Brooklyn, New York
Linnaea Tillett and Karin Tehve
In May, This Way was switched on, illuminating the pedestrian entrance to the Brooklyn Bridge in Brooklyn’s DUMBO neighborhood. The result of a competition held by New York’s Percent for Art Program, “This Way” was designed by artist Linnaea Tillett and Karin Tehve, an architect and DUMBO resident. Here Tillett discusses the project.
David Sokol: Considering that the commission for This Way (2008) was meant, in part, to celebrate the 125th birthday of the Brooklyn Bridge, did you find the job particularly freighted with symbolism?
Linnaea Tillett: We were not so impacted by the celebration. We felt this was a permanent installation and the timing of the celebration was a happy coincidence. However, the task of working on such an iconic bridge was pregnant.
DS: How did your background in environmental psychology inform your approach to this project?
LT: Environmental psychology shapes all my work. We are always interested in the social, cultural, political, and personal dynamics of public space and always looking for ways to use lighting to support social interaction.
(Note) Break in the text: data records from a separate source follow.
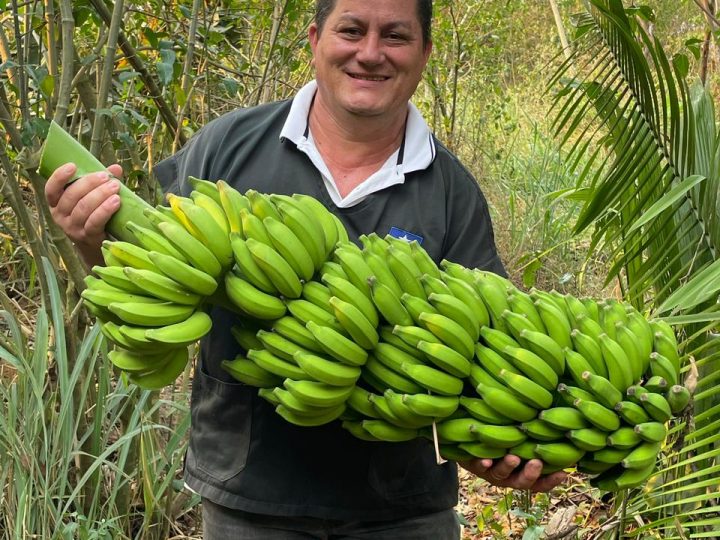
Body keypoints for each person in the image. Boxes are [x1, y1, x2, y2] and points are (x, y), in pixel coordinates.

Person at [45, 0, 567, 537]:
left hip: (402, 512)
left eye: (395, 36)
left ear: (424, 52)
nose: (369, 53)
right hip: (249, 501)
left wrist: (495, 450)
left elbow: (487, 350)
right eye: (351, 30)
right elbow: (159, 282)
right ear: (315, 39)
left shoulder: (452, 191)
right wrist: (95, 244)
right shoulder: (228, 148)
In this space we brought a sensitivity to the dynamics of use and to how the space was felt and perceived.
DS: Tillett Lighting Design was founded in 1983. Are there previous works in your 25-year-long oeuvre that have a particular kinship with “This Way”?
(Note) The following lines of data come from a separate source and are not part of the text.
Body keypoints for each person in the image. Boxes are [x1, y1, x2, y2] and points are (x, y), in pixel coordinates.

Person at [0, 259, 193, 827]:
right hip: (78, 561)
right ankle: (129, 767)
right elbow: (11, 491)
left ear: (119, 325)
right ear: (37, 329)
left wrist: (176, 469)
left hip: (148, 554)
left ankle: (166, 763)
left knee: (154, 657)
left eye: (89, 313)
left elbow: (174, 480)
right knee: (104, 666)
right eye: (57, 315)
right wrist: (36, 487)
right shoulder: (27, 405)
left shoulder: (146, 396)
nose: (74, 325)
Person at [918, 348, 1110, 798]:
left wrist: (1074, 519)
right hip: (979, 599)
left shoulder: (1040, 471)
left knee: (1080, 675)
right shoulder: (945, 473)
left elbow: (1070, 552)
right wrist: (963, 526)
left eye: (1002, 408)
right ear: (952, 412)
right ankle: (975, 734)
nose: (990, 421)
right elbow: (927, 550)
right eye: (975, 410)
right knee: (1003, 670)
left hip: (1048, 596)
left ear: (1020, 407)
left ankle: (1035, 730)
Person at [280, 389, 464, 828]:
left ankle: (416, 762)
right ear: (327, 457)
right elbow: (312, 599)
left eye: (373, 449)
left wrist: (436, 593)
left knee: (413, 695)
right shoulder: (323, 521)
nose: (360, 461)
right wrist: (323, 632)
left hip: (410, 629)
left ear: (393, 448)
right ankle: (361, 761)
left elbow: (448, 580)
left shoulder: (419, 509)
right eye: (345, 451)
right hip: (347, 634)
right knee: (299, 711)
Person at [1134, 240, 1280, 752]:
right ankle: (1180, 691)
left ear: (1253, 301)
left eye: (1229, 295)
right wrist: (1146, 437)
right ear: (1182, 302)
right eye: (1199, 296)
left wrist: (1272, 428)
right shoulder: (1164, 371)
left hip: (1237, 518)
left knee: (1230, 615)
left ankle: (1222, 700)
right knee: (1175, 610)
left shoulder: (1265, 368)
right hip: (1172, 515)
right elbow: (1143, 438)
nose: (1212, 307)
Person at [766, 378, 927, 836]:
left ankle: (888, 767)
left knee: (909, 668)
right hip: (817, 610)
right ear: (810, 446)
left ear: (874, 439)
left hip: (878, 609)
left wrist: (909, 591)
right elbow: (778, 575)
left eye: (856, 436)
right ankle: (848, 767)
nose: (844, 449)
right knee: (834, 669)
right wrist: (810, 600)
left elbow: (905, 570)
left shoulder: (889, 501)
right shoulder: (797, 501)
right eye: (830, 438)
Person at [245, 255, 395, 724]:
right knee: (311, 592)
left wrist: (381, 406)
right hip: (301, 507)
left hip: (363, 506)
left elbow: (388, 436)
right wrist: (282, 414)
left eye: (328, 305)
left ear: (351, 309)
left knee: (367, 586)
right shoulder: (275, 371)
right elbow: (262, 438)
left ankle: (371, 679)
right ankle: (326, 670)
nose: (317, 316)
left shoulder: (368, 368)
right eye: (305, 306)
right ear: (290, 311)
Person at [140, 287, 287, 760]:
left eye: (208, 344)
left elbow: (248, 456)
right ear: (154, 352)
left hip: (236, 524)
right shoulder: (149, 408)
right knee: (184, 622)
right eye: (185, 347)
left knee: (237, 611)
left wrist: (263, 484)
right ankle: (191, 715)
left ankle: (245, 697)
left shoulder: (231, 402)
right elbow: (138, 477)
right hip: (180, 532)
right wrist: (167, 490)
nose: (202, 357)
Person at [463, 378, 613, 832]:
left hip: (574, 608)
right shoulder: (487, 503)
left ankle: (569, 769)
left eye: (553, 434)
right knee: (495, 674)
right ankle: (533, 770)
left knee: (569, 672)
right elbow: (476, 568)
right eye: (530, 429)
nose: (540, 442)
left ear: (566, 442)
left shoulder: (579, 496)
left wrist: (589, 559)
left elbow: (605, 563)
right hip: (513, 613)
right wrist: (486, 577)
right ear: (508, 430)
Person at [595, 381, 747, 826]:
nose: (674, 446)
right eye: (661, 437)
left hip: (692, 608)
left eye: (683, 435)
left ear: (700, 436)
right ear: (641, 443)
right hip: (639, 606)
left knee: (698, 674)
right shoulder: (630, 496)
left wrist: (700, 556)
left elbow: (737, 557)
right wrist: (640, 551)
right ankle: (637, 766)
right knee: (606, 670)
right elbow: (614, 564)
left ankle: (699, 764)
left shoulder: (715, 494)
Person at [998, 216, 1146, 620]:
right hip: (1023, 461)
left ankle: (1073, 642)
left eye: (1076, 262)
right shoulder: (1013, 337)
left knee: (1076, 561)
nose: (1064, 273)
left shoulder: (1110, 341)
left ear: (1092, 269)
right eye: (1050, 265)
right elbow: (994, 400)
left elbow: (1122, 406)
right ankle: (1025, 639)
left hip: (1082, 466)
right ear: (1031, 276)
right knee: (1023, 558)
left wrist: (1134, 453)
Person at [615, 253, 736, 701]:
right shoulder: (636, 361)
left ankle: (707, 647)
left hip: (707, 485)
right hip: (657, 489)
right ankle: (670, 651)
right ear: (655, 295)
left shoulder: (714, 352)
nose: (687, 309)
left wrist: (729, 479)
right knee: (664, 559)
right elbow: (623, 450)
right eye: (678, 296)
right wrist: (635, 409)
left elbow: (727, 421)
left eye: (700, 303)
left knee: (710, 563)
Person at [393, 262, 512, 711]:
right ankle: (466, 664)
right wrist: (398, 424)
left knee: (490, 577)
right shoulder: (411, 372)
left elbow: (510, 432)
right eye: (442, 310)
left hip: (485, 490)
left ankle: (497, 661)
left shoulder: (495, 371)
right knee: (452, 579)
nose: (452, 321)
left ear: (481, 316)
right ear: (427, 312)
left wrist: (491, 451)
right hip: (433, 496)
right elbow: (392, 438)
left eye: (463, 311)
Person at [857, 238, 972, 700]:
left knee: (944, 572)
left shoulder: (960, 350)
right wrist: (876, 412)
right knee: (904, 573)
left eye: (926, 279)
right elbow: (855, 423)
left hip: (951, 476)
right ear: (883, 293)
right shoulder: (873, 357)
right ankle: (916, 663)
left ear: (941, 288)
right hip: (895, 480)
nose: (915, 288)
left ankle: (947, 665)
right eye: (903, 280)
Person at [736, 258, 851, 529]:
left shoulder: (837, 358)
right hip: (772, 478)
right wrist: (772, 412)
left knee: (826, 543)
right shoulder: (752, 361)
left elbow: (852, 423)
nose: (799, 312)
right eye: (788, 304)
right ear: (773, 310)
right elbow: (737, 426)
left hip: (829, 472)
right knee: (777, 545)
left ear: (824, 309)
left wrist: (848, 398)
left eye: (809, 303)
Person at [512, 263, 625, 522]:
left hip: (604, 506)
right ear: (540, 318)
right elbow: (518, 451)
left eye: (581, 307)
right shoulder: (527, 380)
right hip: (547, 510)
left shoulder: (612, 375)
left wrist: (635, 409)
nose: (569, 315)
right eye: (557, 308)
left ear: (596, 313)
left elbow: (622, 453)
LT: East New York is still the touchstone for all my public work. It was my first—in 1999. There was an urgent need for functional pedestrian lighting and a poverty of resources. The community I was working with in New Lots was sick and tired of their neighborhood being caricatured as an abandoned, terrifying wasteland. Certainly, they had had their fill of ugly, high-wattage crime lighting. So I had to work with very little money and very few pieces of equipment to make as beautiful a statement as I could in a fairly desolate space. It had to be transformative of the whole environment, how it felt. I developed an approach through which a few pieces of the right equipment in the right location could make for maximal difference.
Icepool (2004), installed at “The Snow Show,” and [the Maya Lin collaboration] Ecliptic/Rosa Parks Circle (2002) were art installations that required that I think minimally, but aim for a poetic impact. In all of these projects, the physical environment had a harshness and bleakness, whether it was in the abandoned downtown streets of Grand Rapids or above the Artic Circle in winter.
DS: Would you explain the asymmetrical starbursts that adorn the ceiling of Brooklyn Bridge pedestrian entrance: Why this pattern? From what kinds of light sources is it assembled?
LT: I have always been taken with the stranded steel cables that hold the bridge together. They were the inspiration for the “cables of light” which are made of stranded fiber optics. The optic cables had a structure very like the steel cables themselves. This is not necessarily perceivable from the ground plane but it had, I thought, a lovely symmetry.
The patterns, which Karin Tehve was very much responsible for developing, were meant as abstractions of directional signs. They all point to the entrance of the bridge. What she and I worked to do was to create a strong three-dimensional experience of the light, so the wrapping of the light at the corners was particularly important.
DS: The pedestrian entrance is officially located in Brooklyn's DUMBO. This is a fairly gentrified and well-visited neighborhood, so did “This Way” have to perform any safety or wayfinding function?
LT: The project was at its core a safety and wayfinding art installation. The site was underlit, filthy, and intimidating, particularly to women who had to cross it at night coming to or from public transportation. A surprising number of people used it as a urinal, which is what it smelled like. It looked and felt like a back-of-house storage space, without value or use to the communities on either side of it.
Tourists were entirely and completely lost when they descended from the bridge or when they tried to leave DUMBO and get back on the bridge or find a train. There were so many of them and they were so lost that residents made jokes about how much time they spent giving directions and a local lady put up homemade signs (which she took down after the completion of “This Way”). During the installation we had to assign a bridge construction guy just to give directions—otherwise we would never have completed in time.
DS: What is the role of lighting design in public spaces?
LT: To support and facilitate a robust nighttime public realm in which strangers can interact (however fleetingly) in a civil and creative manner. As to light art, I follow Clause Oldenburg in believing in “art that helps old ladies cross the street.” Though I wouldn’t use quite those words.
DS: How would you say that role is amplified (or not) within an urban context?
LT: I think urban lighting is doing a lot, possibly too much, heavy lifting right at this particular juncture. Historically lighting was as a sign of urbanity and a policing practice. There were very few functional requirements. Beautiful poles glowed and “watched the street.” Now we ask urban lighting to fulfill its traditional functions and to be highly functional: help us identify strangers, keep bicycles from crashing into pedestrians, prevent anyone from tripping, add to a perception of safety, and to be, in many cases, a unique 21st-century presence. And to require no maintenance. It’s a big job that’s getting bigger.